Cómo mantener las manos hidratadas ahora que no dejamos de lavarlas

¿Pierdes la cuenta de cuantas veces al día te lavas las manos? ¿Cuidas los hábitos para mantener las manos hidratadas?

Lavarse mucho las manos puede eliminar los aceites naturales de la piel y empobrecer la microbiota cutánea, haciendo que no tengamos las manos hidratadas. Por eso, es necesario cuidar muy bien tu piel para mantener la hidratación intacta a pesar del frío, el exceso de agua y jabón o gel desinfectante.

manos hidratadas coronavirus

Con el coronavirus hemos incrementado el número de veces que nos lavamos las manos con tal de proteger nuestra salud general. Es un hábito que todos hemos interiorizado muy rápido, y lo hacemos con conciencia y de manera muy energética. También estamos usando mucho más los geles desinfectantes, que son productos altos en alcohol que resecan las manos.

Por eso, es necesario cuidar aún más de lo que lo hacíamos antes su piel para mantener la hidratación intacta a pesar del frío, el exceso de agua y jabón o gel desinfectante.

¡Por eso, te contamos cómo mantener la crisis de las manos secas con el coronavirus!

¿Cómo mantener la manos hidratadas al lavarlas tantas?

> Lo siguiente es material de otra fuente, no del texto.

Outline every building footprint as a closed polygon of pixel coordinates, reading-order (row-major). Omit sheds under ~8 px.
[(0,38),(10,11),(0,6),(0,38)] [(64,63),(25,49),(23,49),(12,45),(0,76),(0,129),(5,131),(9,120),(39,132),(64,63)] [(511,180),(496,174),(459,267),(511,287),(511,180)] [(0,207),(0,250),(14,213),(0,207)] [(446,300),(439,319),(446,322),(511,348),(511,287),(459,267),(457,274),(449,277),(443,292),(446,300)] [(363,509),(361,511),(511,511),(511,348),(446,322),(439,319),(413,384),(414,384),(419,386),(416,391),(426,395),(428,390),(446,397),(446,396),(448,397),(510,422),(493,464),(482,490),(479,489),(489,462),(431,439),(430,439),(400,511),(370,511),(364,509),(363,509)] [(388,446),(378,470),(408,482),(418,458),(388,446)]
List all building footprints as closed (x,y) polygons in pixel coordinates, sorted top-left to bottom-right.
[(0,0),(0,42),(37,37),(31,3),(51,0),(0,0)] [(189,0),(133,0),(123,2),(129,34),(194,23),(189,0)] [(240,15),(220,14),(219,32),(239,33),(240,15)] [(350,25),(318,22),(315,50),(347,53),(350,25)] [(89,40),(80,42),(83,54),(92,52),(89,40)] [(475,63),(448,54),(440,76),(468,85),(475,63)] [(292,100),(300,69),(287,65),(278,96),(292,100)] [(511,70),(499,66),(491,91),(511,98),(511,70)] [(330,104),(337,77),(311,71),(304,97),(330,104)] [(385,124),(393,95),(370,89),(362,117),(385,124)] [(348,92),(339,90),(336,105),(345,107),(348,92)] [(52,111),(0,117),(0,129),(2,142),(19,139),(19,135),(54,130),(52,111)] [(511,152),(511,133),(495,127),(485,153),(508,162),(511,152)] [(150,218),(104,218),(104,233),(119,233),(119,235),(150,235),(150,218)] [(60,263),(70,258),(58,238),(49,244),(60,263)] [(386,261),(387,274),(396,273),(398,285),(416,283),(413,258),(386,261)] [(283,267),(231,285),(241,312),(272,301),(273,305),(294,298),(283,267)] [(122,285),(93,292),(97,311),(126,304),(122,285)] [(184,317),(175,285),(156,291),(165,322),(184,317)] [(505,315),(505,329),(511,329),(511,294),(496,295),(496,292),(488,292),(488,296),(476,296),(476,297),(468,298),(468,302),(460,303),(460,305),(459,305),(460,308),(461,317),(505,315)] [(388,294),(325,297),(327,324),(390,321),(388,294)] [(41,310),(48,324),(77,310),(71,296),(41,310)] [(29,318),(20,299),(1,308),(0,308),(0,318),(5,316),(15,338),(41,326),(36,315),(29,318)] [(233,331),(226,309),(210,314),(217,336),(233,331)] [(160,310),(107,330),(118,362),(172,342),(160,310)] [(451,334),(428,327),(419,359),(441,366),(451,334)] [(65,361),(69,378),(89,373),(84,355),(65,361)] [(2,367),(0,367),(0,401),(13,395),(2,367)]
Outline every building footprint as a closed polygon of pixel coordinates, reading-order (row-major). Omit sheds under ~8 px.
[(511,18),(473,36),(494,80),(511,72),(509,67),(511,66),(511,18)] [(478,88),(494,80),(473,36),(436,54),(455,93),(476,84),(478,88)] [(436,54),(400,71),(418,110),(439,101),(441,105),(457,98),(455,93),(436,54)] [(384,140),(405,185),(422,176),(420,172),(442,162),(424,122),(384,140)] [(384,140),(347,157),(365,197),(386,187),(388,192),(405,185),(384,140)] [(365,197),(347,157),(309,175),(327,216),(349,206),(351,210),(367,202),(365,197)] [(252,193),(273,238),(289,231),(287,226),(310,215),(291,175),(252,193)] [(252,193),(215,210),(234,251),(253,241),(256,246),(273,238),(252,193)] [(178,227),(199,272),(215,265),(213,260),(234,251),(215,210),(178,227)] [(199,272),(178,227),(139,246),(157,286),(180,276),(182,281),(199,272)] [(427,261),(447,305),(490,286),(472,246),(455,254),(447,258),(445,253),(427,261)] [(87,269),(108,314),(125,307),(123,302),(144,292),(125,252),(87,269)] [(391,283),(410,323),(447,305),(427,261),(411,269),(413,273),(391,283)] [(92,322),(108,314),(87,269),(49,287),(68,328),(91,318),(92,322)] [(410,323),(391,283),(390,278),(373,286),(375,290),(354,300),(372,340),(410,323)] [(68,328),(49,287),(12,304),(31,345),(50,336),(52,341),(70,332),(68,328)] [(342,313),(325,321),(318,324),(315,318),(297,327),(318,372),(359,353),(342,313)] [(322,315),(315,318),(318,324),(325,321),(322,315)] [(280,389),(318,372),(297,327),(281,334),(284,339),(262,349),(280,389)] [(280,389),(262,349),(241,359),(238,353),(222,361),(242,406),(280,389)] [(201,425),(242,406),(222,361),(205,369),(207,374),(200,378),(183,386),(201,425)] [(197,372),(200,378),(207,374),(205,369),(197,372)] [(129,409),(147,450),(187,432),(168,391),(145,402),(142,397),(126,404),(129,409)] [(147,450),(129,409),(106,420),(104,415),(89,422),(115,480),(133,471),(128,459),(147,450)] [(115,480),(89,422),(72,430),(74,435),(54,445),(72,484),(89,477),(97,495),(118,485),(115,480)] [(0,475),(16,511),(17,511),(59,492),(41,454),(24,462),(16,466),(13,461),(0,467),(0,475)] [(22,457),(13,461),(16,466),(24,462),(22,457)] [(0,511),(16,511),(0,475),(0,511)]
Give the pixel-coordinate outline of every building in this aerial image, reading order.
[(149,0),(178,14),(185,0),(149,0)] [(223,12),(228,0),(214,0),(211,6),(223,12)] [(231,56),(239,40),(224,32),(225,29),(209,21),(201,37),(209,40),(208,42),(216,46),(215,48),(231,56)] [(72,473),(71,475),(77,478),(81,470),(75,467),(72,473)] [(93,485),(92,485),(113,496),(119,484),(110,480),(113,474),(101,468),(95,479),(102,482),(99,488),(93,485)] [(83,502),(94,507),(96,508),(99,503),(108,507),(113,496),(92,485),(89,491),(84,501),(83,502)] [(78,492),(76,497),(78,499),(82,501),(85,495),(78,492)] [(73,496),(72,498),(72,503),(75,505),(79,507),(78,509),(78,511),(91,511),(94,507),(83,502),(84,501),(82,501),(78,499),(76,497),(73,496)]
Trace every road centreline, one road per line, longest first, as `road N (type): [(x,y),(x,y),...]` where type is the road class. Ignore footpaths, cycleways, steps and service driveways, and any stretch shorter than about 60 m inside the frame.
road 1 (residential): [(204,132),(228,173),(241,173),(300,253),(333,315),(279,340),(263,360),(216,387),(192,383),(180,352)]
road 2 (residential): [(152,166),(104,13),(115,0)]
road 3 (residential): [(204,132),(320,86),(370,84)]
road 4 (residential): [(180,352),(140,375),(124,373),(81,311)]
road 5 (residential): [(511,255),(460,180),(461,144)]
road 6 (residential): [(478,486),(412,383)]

  1. Apuesta por jabones naturales sin alcohol. Los geles desinfectantes aunque muy útiles cuando salimos de casa, contienen mucho alcohol. Intenta en casa reducir en jabones tan agresivos y apostar por aquellos con químicos suaves y libres de alcohol o que están hechos a base de ingredientes naturales.
  2. Usa guantes al fregar o limpiar. Procura usar guantes a la hora de fregar o limpiar. Los productos de limpieza son muy agresivos con la piel y esta se irritará mucho más de lo que ya estará por lavarte las manos repetidas veces.
  3. Usa aceite con tu crema de manos. Después de usar gel desinfectante o lavarte las manos, aplícate crema de manos para mantener la hidratación. Si estás en casa, añade a la crema una gota de aceite esencial o aceite de oliva virgen en su defecto, para dar un extra de hidratación.
  4. Lávalas con agua templada o fría. El agua caliente tiende a acabar con los aceites naturales de la piel provocando resequedad y flacidez. Intenta lavarlas con agua templada o preferiblemente fría.
  5. Bebe mucha agua. Sin duda alguna, esta opción es muy importante para mantener hidratada la piel. No olvides que si no estás bien hidratado toda tu piel lucirá opaca y sin vida.